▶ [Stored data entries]
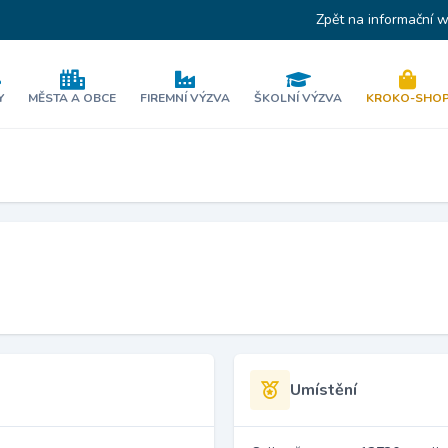
Zpět na informační 
Y
MĚSTA A OBCE
FIREMNÍ VÝZVA
ŠKOLNÍ VÝZVA
KROKO-SHO
Umístění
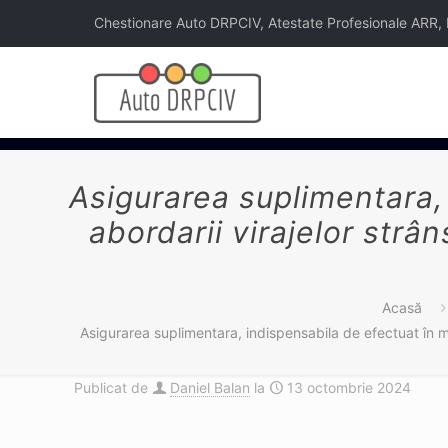
Chestionare Auto DRPCIV, Atestate Profesionale ARR, Legi
Asigurarea suplimentara,
abordarii virajelor strân
Acasă
Asigurarea suplimentara, indispensabila de efectuat în mod 
Publicat de
Daniel Balan
la
13 octombrie 2024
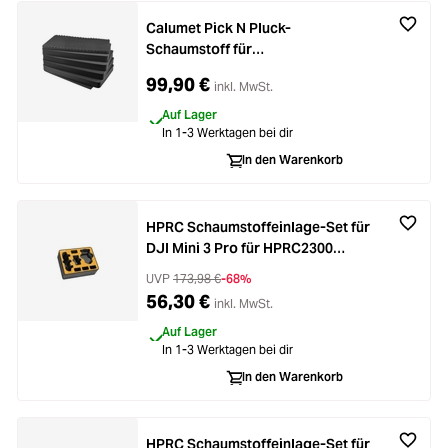
Calumet Pick N Pluck-
Schaumstoff für
Hartschalenkoffer 7235
99,90 €
inkl. MwSt.
Auf Lager
In 1-3 Werktagen bei dir
In den Warenkorb
HPRC Schaumstoffeinlage-Set für
DJI Mini 3 Pro für HPRC2300
Koffer
UVP
173,98 €
-68%
56,30 €
inkl. MwSt.
Auf Lager
In 1-3 Werktagen bei dir
In den Warenkorb
HPRC Schaumstoffeinlage-Set für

▶ [Directions for this task] Reproduce every line of text in the records above verbatim, leaving out the pictures.

▶ [Exercise response]
Zpět na informační 
Y
MĚSTA A OBCE
FIREMNÍ VÝZVA
ŠKOLNÍ VÝZVA
KROKO-SHO
Umístění
Chestionare Auto DRPCIV, Atestate Profesionale ARR, Legi
Asigurarea suplimentara,
abordarii virajelor strân
Acasă
Asigurarea suplimentara, indispensabila de efectuat în mod 
Publicat de
Daniel Balan
la
13 octombrie 2024
Calumet Pick N Pluck-
Schaumstoff für
Hartschalenkoffer 7235
99,90 €
inkl. MwSt.
Auf Lager
In 1-3 Werktagen bei dir
In den Warenkorb
HPRC Schaumstoffeinlage-Set für
DJI Mini 3 Pro für HPRC2300
Koffer
UVP
173,98 €
-68%
56,30 €
inkl. MwSt.
Auf Lager
In 1-3 Werktagen bei dir
In den Warenkorb
HPRC Schaumstoffeinlage-Set für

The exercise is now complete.